* **WORK TO BE COMPLETED**
From the data below, return the exact lines starting at the line containing "01/2015 - 12/2019" and ending at the line containing "<strong>Customer Service &", both included, and nothing else.

*** INFORMATION ***

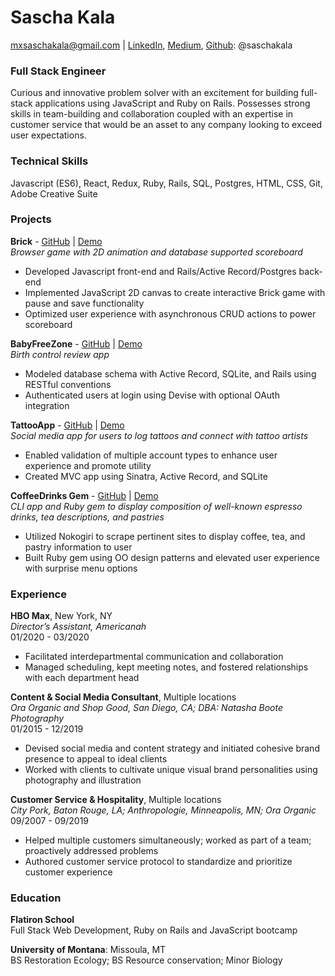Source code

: # Sascha Kala
mxsaschakala@gmail.com | <a href="https://www.linkedin.com/in/saschakala/">LinkedIn</a>, <a href="https://saschakala.medium.com/">Medium</a>, <a href="https://github.com/saschakala">Github</a>: @saschakala

### <strong>Full Stack Engineer</strong>
Curious and innovative problem solver with an excitement for building full-stack applications using JavaScript and Ruby on Rails. Possesses strong skills in team-building and collaboration coupled with an expertise in customer service that would be an asset to any company looking to exceed user expectations.

### <strong>Technical Skills</strong>
Javascript (ES6), React, Redux, Ruby, Rails, SQL, Postgres, HTML, CSS, Git, Adobe Creative Suite
 
### <strong>Projects</strong>
<strong>Brick</strong> - <a href="https://github.com/saschakala/brick_frontend">GitHub</a> | <a href="https://www.youtube.com/watch?v=Y6TQnaW1kKk">Demo</a> <br>
<i>Browser game with 2D animation and database supported scoreboard</i> <br>
* Developed Javascript front-end and Rails/Active Record/Postgres back-end 
* Implemented JavaScript 2D canvas to create interactive Brick game with pause and save functionality
* Optimized user experience with asynchronous CRUD actions to power scoreboard

<strong>BabyFreeZone</strong> - <a href="https://github.com/saschakala/baby-free-zone">GitHub</a> | <a href="https://www.youtube.com/watch?v=lSFk_7cGszw&list=PLi_4A6qgCM_ScVp6v4GI2SML18mf-1pai&index=3&t=1s">Demo</a> <br>
<i>Birth control review app</i> <br>
* Modeled database schema with Active Record, SQLite, and Rails using RESTful conventions
* Authenticated users at login using Devise with optional OAuth integration

<strong>TattooApp</strong> - <a href="https://github.com/saschakala/tattoo-app">GitHub</a> | <a href="https://www.youtube.com/watch?v=VuyAx7a5Tr0&list=PLi_4A6qgCM_ScVp6v4GI2SML18mf-1pai&index=2&t=1s">Demo</a> <br>
<i>Social media app for users to log tattoos and connect with tattoo artists</i> <br>

* Enabled validation of multiple account types to enhance user experience and promote utility
* Created MVC app using Sinatra, Active Record, and SQLite

<strong>CoffeeDrinks Gem</strong> - <a href="https://github.com/saschakala/coffee-drinks">GitHub</a> | <a href="https://www.youtube.com/watch?v=tVmCUigcLbI&list=PLi_4A6qgCM_ScVp6v4GI2SML18mf-1pai">Demo</a> <br>
<i>CLI app and Ruby gem to display composition of well-known espresso drinks, tea descriptions, and pastries</i> <br>

* Utilized Nokogiri to scrape pertinent sites to display coffee, tea, and pastry information to user
* Built Ruby gem using OO design patterns and elevated user experience with surprise menu options

### <strong>Experience</strong>
<strong>HBO Max</strong>, New York, NY <br>
<i>Director’s Assistant, Americanah</i> <br>
01/2020 - 03/2020
* Facilitated interdepartmental communication and collaboration
* Managed scheduling, kept meeting notes, and fostered relationships with each department head

<strong>Content & Social Media Consultant</strong>, Multiple locations <br>
<i>Ora Organic and Shop Good, San Diego, CA; DBA: Natasha Boote Photography</i> <br>
01/2015 - 12/2019
* Devised social media and content strategy and initiated cohesive brand presence to appeal to ideal clients
* Worked with clients to cultivate unique visual brand personalities using photography and illustration

<strong>Customer Service & Hospitality</strong>, Multiple locations <br>
<i>City Pork, Baton Rouge, LA; Anthropologie, Minneapolis, MN; Ora Organic</i> <br>
09/2007 - 09/2019
* Helped multiple customers simultaneously; worked as part of a team; proactively addressed problems
* Authored customer service protocol to standardize and prioritize customer experience

### <strong>Education</strong>
<strong>Flatiron School</strong> <br>
Full Stack Web Development, Ruby on Rails and JavaScript bootcamp 	

<strong>University of Montana</strong>: Missoula, MT <br>
BS Restoration Ecology; BS Resource conservation; Minor Biology 	                         
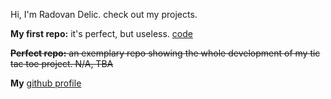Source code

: Hi, I'm Radovan Delic. check out my projects.


**My first repo:** it's perfect, but useless. [code](https://github.com/radovandelic/testrepo)

~~**Perfect repo:** an exemplary repo showing the whole development of my tic tac toe project. N/A, TBA~~

**My** [github profile](https://github.com/radovandelic)

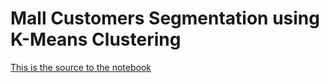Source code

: # Mall Customers Segmentation using K-Means Clustering

[This is the source to the notebook](
https://www.kaggle.com/code/listonlt/mall-customers-segmentation-k-means-clustering)

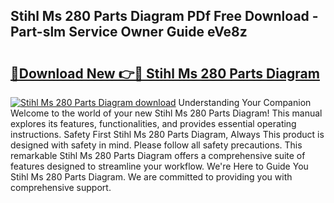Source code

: ## Stihl Ms 280 Parts Diagram PDf Free Download - Part-slm Service Owner Guide eVe8z

# <h2><a href="http://dfjqjo.blite.top/?on=Stihl+Ms+280+Parts+Diagram">🔗Download New 👉🔴 Stihl Ms 280 Parts Diagram</a></h2>

[![Stihl Ms 280 Parts Diagram download](https://i.imgur.com/lujVjoI.png)](http://dfjqjo.blite.top/?on=Stihl+Ms+280+Parts+Diagram)
Understanding Your Companion Welcome to the world of your new Stihl Ms 280 Parts Diagram! This manual explores its features, functionalities, and provides essential operating instructions. Safety First Stihl Ms 280 Parts Diagram, Always This product is designed with safety in mind. Please follow all safety precautions. This remarkable Stihl Ms 280 Parts Diagram offers a comprehensive suite of features designed to streamline your workflow. We're Here to Guide You Stihl Ms 280 Parts Diagram. We are committed to providing you with comprehensive support.

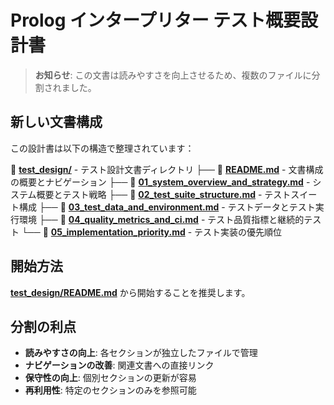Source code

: # Prolog インタープリター テスト概要設計書

> **お知らせ**: この文書は読みやすさを向上させるため、複数のファイルに分割されました。

## 新しい文書構成

この設計書は以下の構造で整理されています：

📁 **[test_design/](./test_design/)** - テスト設計文書ディレクトリ
├── 📄 **[README.md](./test_design/README.md)** - 文書構成の概要とナビゲーション
├── 📄 **[01_system_overview_and_strategy.md](./test_design/01_system_overview_and_strategy.md)** - システム概要とテスト戦略
├── 📄 **[02_test_suite_structure.md](./test_design/02_test_suite_structure.md)** - テストスイート構成
├── 📄 **[03_test_data_and_environment.md](./test_design/03_test_data_and_environment.md)** - テストデータとテスト実行環境
├── 📄 **[04_quality_metrics_and_ci.md](./test_design/04_quality_metrics_and_ci.md)** - テスト品質指標と継続的テスト
└── 📄 **[05_implementation_priority.md](./test_design/05_implementation_priority.md)** - テスト実装の優先順位

## 開始方法

**[test_design/README.md](./test_design/README.md)** から開始することを推奨します。

## 分割の利点

- **読みやすさの向上**: 各セクションが独立したファイルで管理
- **ナビゲーションの改善**: 関連文書への直接リンク
- **保守性の向上**: 個別セクションの更新が容易
- **再利用性**: 特定のセクションのみを参照可能
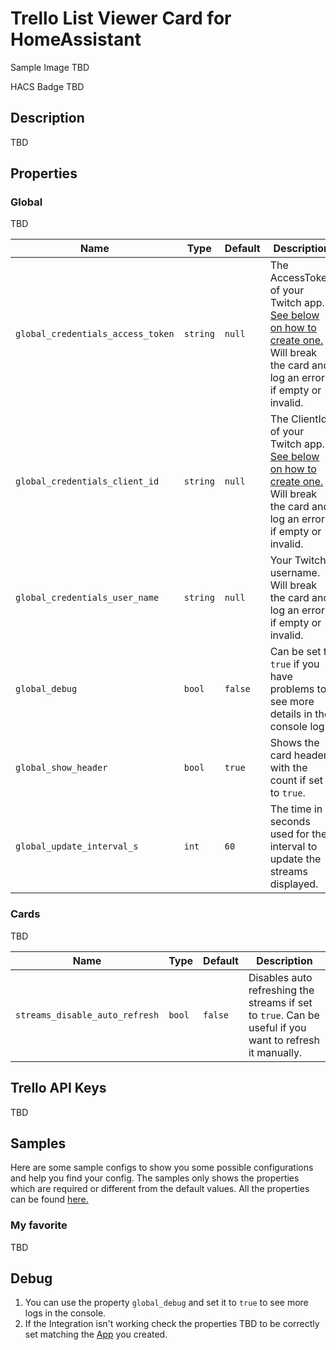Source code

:
# Trello List Viewer Card for HomeAssistant

Sample Image TBD


HACS Badge TBD


## Description
TBD
  

## Properties

### Global
TBD

| Name | Type | Default | Description |
|--|--|--|--|
| `global_credentials_access_token` | `string` | `null` | The AccessToken of your Twitch app. [See below on how to create one.](https://github.com/stefmde/HomeAssistant-TwitchFollowedLiveStreamsCard/tree/main#twitch-add-dev-app) Will break the card and log an error if empty or invalid. |
| `global_credentials_client_id` | `string` | `null` | The ClientId of your Twitch app. [See below on how to create one.](https://github.com/stefmde/HomeAssistant-TwitchFollowedLiveStreamsCard/tree/main#twitch-add-dev-app) Will break the card and log an error if empty or invalid. |
| `global_credentials_user_name` | `string` | `null` | Your Twitch username. Will break the card and log an error if empty or invalid. |
| `global_debug` | `bool` | `false` | Can be set to `true` if you have problems to see more details in the console log. |
| `global_show_header` | `bool` | `true` | Shows the card header with the count if set to `true`. |
| `global_update_interval_s` | `int` | `60` | The time in seconds used for the interval to update the streams displayed. |


### Cards
TBD

| Name | Type | Default | Description |
|--|--|--|--|
| `streams_disable_auto_refresh` | `bool` | `false` | Disables auto refreshing the streams if set to `true`. Can be useful if you want to refresh it manually. |


## Trello API Keys
TBD


## Samples
Here are some sample configs to show you some possible configurations and help you find your config. The samples only shows the properties which are required or different from the default values. All the properties can be found [here.](https://github.com/stefmde/HomeAssistant-TrelloListViewerCard/tree/main#properties)


### My favorite

TBD


## Debug
1. You can use the property `global_debug` and set it to `true` to see more logs in the console.
2. If the Integration isn't working check the properties TBD  to be correctly set matching the [App](https://github.com/stefmde/HomeAssistant-TrelloListViewerCard/tree/main#trello-api-keys) you created.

*** End of INFORMATION ***

* **EXERCISE RESPONSE**
01/2015 - 12/2019
* Devised social media and content strategy and initiated cohesive brand presence to appeal to ideal clients
* Worked with clients to cultivate unique visual brand personalities using photography and illustration

<strong>Customer Service & Hospitality</strong>, Multiple locations <br>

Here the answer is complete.